When there’s an election campaign happening, how much do you care about the cost of the policies the political parties are pushing?
Or, more to the point, how willing are you to trust the politicians when they say they've done the numbers, and they all stack up?
My willingness to trust them is very low. Which is why I think we will be all the poorer for ACT and NZ First voting down the plan for a publicly-funded outfit that would have done the numbers and worked out the actual cost of election policies.
Because until now, all we’ve been able to do is take the politicians on their word. And it’s going to stay that way.
Not that the concept of a separate costing agency is an overnight thing or a new thing. The idea has been around since 2016, when Green MP Metiria Turei first raised it.
In fact, what she wanted —and what the Labour Party wanted too— was broader than what Finance Minister Nicola Willis eventually proposed to Cabinet. But which is now history thanks to the two minor coalition parties.
Nicola Willis’ version would have made the government of the day’s financial information available to political parties when they were putting their policies together.
But even that watered-down version was too much for ACT and NZ First, with David Seymour saying that it isn’t warranted, because he doesn't think it would stop messy election-year debates about how party policies might be paid for.

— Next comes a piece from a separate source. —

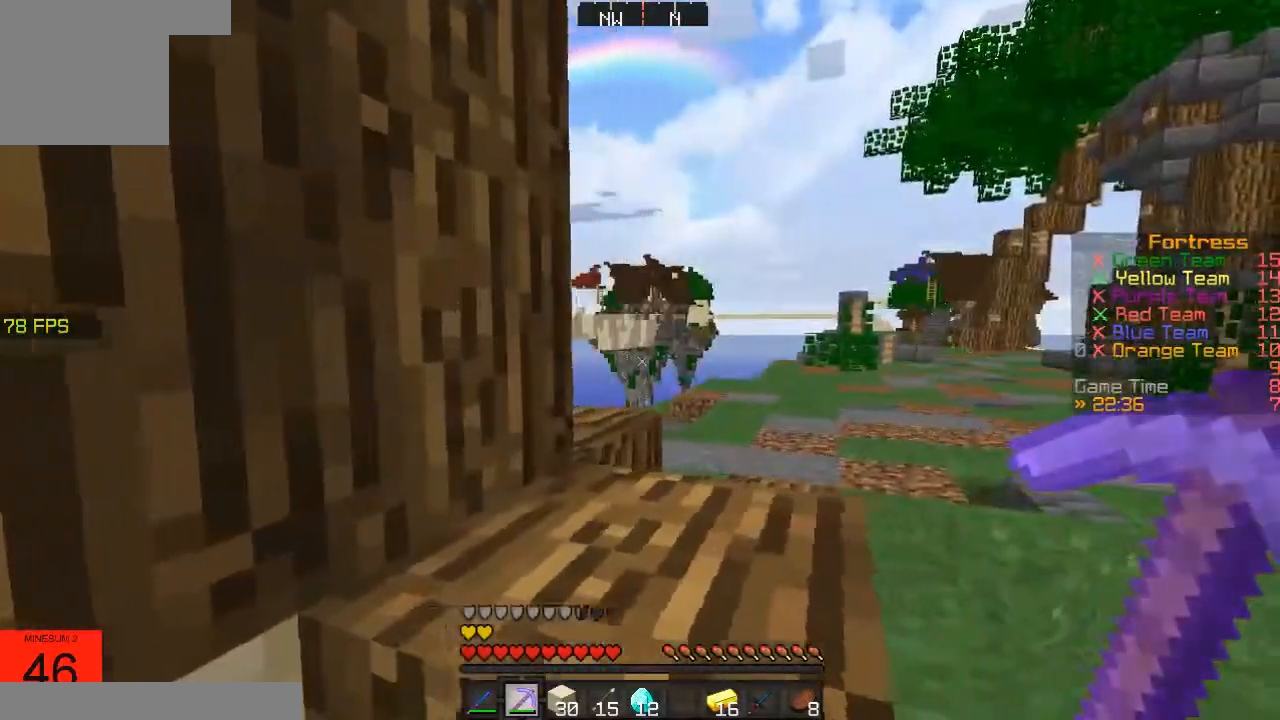
{"keys": ["d", "w"], "events": [[283, "w", "down"]]}
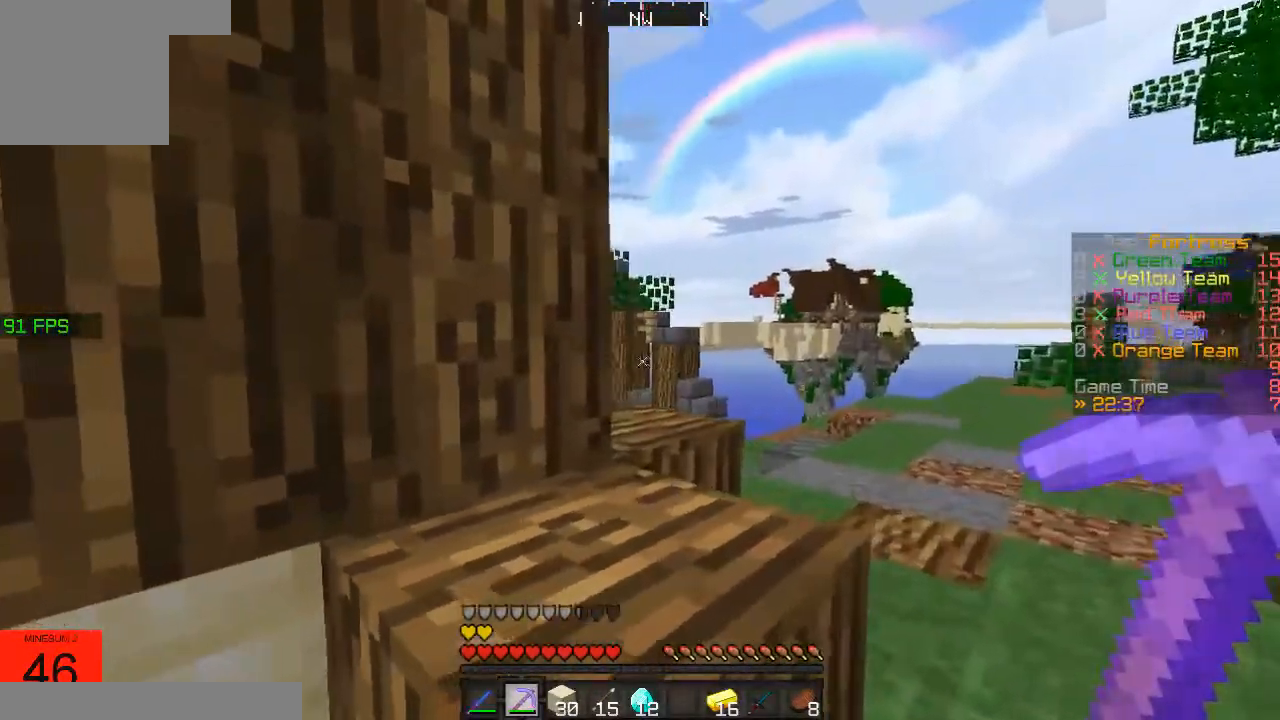
{"keys": ["d", "w"], "events": []}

But it raises the question about election promises and whether us voters are still sucked in by the political promises on their own, or whether we are more discerning and whether we think it would be good to have more transparency. More scrutiny.
I want more scrutiny. Because without it, all we have to go on is gut instinct. Or the believability of politicians. All politicians of all stripes and colours I’m talking about here – all we can do is take them on their word.
Before I hold up National’s tax cuts as an example of why we need a publicly-funded agency to go through political policies with a fine-tooth comb, let me remind of you of that daft idea Labour had before the last election of taking GST off fruit and vegetables.
At first blush, it might have sounded like a good idea. But I wasn’t sold. I don’t think many of us were, because we had no idea how effective it would be.
Not just from the perspective of whether it would actually make fruit and veggies more affordable, but also what it could mean for government coffers. Grant Robertson always poo-pooed the idea but then, somehow magically, came around to the idea just before the election.
And there he was, telling us that he’d done the numbers and he’d realised that, actually, it would have all stacked up financially and we’d all have kiwifruit and broccoli coming out of our ears.
But without the proof, it was all hot air.
Same thing with National’s tax cuts. We were told it was going to mean more money in our pockets, but not a lot was said about how out-of-pocket the Government might be because of it, and what that would mean down the track.
And what happened? The tax cuts went ahead, and government revenue dropped.
That foreign buyers tax was another one. The only expert analysis we had to rely on was what all the so-called “independent experts” roped-in by all the parties had to say about the policies they were roped-in to comment on.
And all that did was create all the usual noise and confusion and we were back to voting on gut instinct because who knew what the hell to make of what was being said left, right and centre?
How different things would be if all of these brilliant vote-catching ideas were put through the wringer by an independent, publicly-funded agency.